Primary sources: Lequeitio, Wikipedia; Arozamena Ayala, Ainhoa. Lekeitio. Auñamendi Encyclopedia. Available at:

5 thoughts on “Basque Fact of the Week: My Great-Grandmother’s Home of Lekeitio”

  1. We stayed in Lekietio for a few nights in one of the 5-story rentals, but we loved the centro area much better. There was a Basque-shop there. but it was closed when we were there. The church really touched me, and now I know why because your great grandmother Ines was probably there with me in spirit.

    I also met Juan Insunsa at the University of New Mexico during my Spanish language program in the 80’s. He was there for a short while and encouraged me to travel to the Basque Country so many years ago…I finally made it!

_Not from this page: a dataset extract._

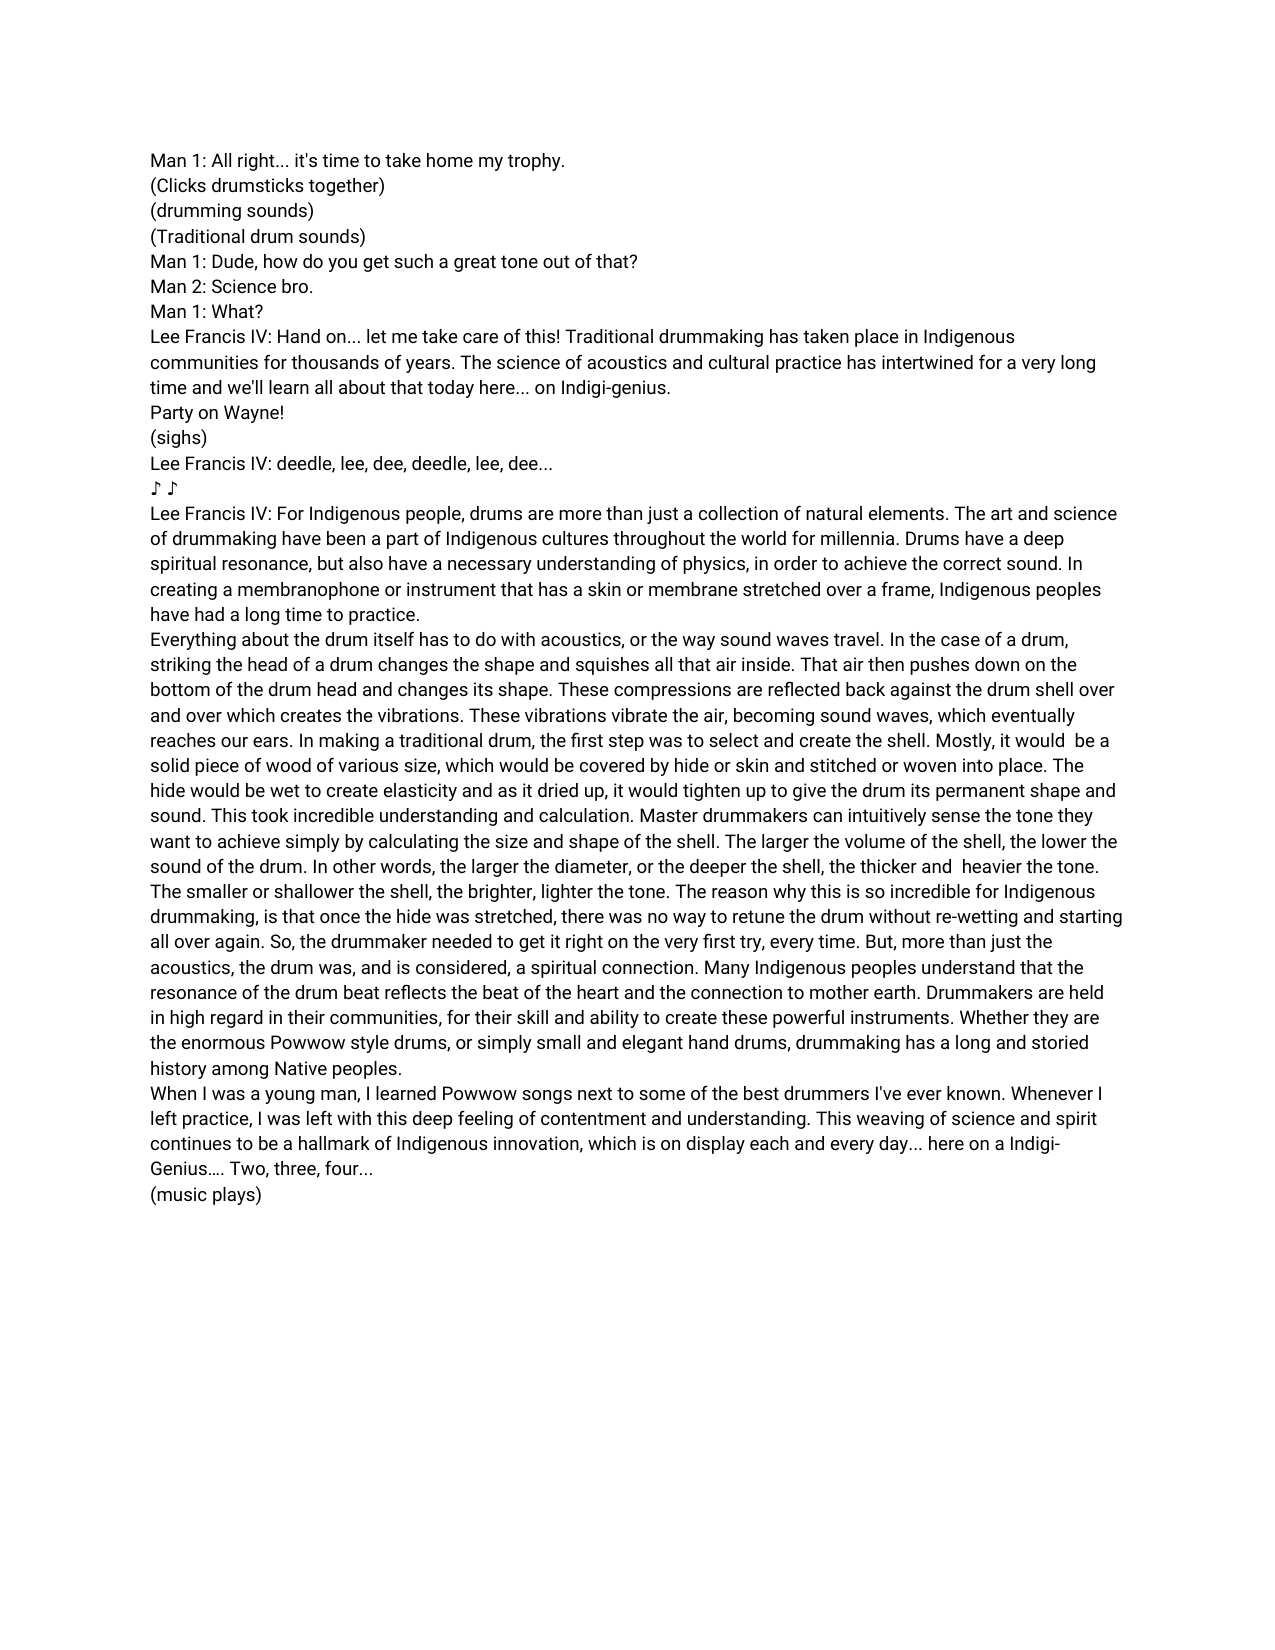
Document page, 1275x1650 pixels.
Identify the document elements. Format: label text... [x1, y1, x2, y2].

    1. Very cool, Lorin! Glad you had such a great visit. I’ve never stayed in the town and have only visited for an afternoon here and there. Maybe I’ll have to spend a little more time there in the future.

  2. Hello,
    I visited Lekeitio and stayed at the Villa Itsaso in June 2018. Trying to find out more about the area where the Aranzibia lived. (over 500 years ago). There is the Torre Aranzibia by Gardotza (off route BI-633) now just an apartment building, it seems.

    In Lekeitio, I found a street named Aranzibia to my delight.
    Any insight to the name would be greatly appreciated.

    Lekeitio was a pleasant town. Will do it again.


    Victor Ariel Arencibia Varona, N.J., U.S.A.